Sculptor Victoria Stautzenberger Begins Creating Portraits

A Texas native, sculptor Victoria Stautzenberger grew up in a family rich in artists and craftsmen.

From early childhood she excelled in art.

Since completing her formal training she resides in Texas and specializes in the nearly lost art of bas-relief.

“In the end people themselves are the most fascinating works of art,” said Stautzenberger.

Asked about her recent foray into monument sculpture, she says she doesn’t know why she didn’t do it sooner.

Gallery exhibits include An Artist’s Christmas in Fort Worth, TX, Chateau Colbert, Maulievrier, France, Beaux-Arts Gallery, Grapevine, TX, and The Milan Gallery, also in Fort Worth.

The sculpted portrait is described by the artist as “a delicate rendering of a child, an elegant portrayal of a woman’s strength, or capturing the proud likeness of a family patriarch in a unique and endearing style.”

“It is essential when one gazes at the portrait of a loved one that the subject’s essential qualities and character, be it mischievousness, elegance, strength, or pensive nature shine through,” said Stautzenberger.

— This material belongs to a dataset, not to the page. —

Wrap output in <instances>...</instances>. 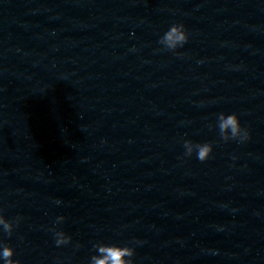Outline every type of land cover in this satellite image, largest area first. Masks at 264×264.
Here are the masks:
<instances>
[{"label": "water", "instance_id": "water-1", "mask_svg": "<svg viewBox=\"0 0 264 264\" xmlns=\"http://www.w3.org/2000/svg\"><path fill=\"white\" fill-rule=\"evenodd\" d=\"M222 110L247 142L210 127ZM0 208L21 264H88L97 240L135 264H264V0H0Z\"/></svg>", "mask_w": 264, "mask_h": 264}, {"label": "clouds", "instance_id": "clouds-1", "mask_svg": "<svg viewBox=\"0 0 264 264\" xmlns=\"http://www.w3.org/2000/svg\"><path fill=\"white\" fill-rule=\"evenodd\" d=\"M189 40V33L183 23H171L158 37L157 44L161 51H171L177 53ZM214 128L219 138L225 142L235 141L237 143L247 142L251 138L250 130L243 125L240 116L235 111H219L215 114ZM183 156L192 157L201 162L210 158L213 152V142L194 141L190 138L183 140ZM236 157L233 156V160ZM56 205H60V199H54ZM19 215L8 218L0 208V264H21L19 259H14L15 249L3 239L4 234L12 236L14 228L20 222ZM65 221L63 214L56 215L52 220L48 231L57 247L69 245L72 236L67 233L60 225ZM140 243V241H136ZM79 247V243L74 245ZM92 253L88 258V264H135L133 259L135 247L128 243L104 242L97 240L92 244Z\"/></svg>", "mask_w": 264, "mask_h": 264}]
</instances>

Each portrait is hand crafted in fine detail and each subject’s unique character and expression are captured in a timeless style, according Stautzenberger.

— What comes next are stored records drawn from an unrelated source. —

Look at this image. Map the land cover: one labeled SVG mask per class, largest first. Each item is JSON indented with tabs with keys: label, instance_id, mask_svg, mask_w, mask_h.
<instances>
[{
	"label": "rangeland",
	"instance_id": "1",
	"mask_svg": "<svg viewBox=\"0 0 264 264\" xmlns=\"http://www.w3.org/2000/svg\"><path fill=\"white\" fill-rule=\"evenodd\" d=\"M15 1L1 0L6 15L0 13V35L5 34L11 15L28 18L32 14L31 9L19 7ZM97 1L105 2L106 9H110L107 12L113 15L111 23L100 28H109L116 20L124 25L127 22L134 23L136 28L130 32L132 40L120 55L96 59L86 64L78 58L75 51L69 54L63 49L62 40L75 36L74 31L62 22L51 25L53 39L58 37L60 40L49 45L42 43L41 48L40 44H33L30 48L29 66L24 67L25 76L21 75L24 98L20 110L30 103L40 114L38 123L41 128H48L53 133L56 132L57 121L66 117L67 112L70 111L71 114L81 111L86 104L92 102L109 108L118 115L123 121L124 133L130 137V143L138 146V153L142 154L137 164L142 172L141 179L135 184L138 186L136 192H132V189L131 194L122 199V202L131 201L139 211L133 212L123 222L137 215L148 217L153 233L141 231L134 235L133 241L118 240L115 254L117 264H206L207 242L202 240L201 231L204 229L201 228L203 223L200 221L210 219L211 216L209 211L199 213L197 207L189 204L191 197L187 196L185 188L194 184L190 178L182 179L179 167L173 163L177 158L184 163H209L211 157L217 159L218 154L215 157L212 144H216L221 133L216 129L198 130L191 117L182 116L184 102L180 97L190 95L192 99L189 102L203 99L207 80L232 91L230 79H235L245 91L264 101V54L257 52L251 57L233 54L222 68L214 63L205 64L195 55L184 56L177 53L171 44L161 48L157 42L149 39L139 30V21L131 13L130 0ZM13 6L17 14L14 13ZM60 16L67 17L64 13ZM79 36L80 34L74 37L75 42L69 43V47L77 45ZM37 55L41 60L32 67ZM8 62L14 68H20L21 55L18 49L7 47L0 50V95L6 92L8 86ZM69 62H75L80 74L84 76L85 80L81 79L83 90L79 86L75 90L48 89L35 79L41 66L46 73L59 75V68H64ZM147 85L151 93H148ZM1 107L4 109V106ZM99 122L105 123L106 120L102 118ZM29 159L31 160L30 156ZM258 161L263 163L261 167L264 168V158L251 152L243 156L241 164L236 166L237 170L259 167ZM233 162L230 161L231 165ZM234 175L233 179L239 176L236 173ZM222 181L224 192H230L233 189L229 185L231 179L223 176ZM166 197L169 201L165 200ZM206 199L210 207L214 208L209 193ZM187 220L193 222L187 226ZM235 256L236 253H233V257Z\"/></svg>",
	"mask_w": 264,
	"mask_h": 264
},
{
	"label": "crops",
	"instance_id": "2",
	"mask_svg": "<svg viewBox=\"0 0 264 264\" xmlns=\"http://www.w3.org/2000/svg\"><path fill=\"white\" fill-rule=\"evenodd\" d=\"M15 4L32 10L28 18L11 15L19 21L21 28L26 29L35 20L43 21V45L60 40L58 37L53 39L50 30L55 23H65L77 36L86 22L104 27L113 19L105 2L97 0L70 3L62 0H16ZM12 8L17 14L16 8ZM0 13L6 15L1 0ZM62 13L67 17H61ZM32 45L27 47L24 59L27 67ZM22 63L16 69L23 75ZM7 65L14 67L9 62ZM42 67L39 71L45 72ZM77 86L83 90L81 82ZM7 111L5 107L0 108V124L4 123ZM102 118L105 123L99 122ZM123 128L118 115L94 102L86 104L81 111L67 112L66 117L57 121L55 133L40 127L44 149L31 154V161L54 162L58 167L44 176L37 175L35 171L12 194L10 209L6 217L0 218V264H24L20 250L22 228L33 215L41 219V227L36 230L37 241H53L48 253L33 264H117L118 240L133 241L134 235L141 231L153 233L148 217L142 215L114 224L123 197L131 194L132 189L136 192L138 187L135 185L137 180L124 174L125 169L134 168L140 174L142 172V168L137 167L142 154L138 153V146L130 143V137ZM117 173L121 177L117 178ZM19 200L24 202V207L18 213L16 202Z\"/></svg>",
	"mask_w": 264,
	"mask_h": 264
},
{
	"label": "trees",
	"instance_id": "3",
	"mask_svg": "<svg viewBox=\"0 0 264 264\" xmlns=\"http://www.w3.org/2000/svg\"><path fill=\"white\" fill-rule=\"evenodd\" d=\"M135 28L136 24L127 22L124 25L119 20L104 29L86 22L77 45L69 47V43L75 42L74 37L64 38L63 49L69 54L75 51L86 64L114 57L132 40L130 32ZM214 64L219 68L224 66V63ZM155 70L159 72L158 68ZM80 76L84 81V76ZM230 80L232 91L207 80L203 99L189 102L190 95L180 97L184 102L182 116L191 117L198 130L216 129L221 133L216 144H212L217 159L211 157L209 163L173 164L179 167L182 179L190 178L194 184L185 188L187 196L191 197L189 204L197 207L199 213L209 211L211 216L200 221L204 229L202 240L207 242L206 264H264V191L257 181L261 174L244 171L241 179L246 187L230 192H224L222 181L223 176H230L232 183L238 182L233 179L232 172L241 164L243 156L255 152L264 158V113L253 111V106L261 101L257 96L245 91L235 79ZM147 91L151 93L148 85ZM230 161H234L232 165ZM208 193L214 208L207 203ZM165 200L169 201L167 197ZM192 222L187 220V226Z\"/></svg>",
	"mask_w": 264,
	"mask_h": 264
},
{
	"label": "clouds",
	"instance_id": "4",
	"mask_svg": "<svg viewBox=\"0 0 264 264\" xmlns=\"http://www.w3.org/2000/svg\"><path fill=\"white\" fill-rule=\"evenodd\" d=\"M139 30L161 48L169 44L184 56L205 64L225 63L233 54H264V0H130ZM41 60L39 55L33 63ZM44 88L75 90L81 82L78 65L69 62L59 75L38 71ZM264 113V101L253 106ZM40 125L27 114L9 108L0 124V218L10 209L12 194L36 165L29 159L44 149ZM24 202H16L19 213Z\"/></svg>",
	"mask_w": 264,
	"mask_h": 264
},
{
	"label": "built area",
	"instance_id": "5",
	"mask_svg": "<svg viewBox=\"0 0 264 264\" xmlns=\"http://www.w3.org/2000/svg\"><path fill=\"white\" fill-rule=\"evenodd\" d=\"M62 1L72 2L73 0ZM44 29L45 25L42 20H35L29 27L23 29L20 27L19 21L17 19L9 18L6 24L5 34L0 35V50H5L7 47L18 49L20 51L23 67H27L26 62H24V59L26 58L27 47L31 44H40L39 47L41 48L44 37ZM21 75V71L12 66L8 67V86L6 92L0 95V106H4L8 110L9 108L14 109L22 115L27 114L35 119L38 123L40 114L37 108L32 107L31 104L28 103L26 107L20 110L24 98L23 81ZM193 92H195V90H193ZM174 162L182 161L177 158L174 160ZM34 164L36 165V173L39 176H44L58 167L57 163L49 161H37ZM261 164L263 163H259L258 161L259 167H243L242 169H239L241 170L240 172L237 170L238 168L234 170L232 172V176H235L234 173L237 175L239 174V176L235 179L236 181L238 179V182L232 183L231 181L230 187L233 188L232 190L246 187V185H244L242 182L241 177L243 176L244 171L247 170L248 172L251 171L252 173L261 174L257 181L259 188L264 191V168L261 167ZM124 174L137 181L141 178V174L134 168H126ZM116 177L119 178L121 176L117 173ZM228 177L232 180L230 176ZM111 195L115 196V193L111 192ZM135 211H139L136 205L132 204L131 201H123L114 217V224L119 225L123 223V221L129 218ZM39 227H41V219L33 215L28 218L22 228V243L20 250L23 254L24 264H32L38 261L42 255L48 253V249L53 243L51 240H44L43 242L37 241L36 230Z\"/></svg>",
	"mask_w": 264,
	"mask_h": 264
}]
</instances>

“I take great care to determine the posture, gesture, and subtle demeanor of each person and embody these features into the work,” wrote Statuzenberger on her website.

Three sizes are available, either mounted or on an oval, beveled surface or with the form mounted and ready for framing. The second format, corresponding to the subject’s profile on the oval, is mounted on a black velvet surface and ready for framing. These sizes are standard frame sizes. Stautzenberger’s work is offered in bronze, cast marble and stone, hydrocal, and ceramic. The ceramic works are available with either an antique white glaze or an aged matter stain.

“I handle each portrait with great individual care,” said Stautzenberger.

With some considerations posthumous portraits are available and Stautzenberger does take commissions for those.
All duplicate copies are 50 percent the price of the original.

For photo instructions, Stautzenberger suggests using 100 speed film with a 35 mm camera (with tripod) or 200 speed film with the same kind of camera if no tripod is available. The best lighting is usually outdoors in an overcast sky, but not too dark. Stautzenberger suggests not taking the picture with the sun behind the model as this causes a silhouette, but experimenting to find the model’s best side and at what angle the shoulders look best. On children, you should take care that a fancy collar does not obscure their profile.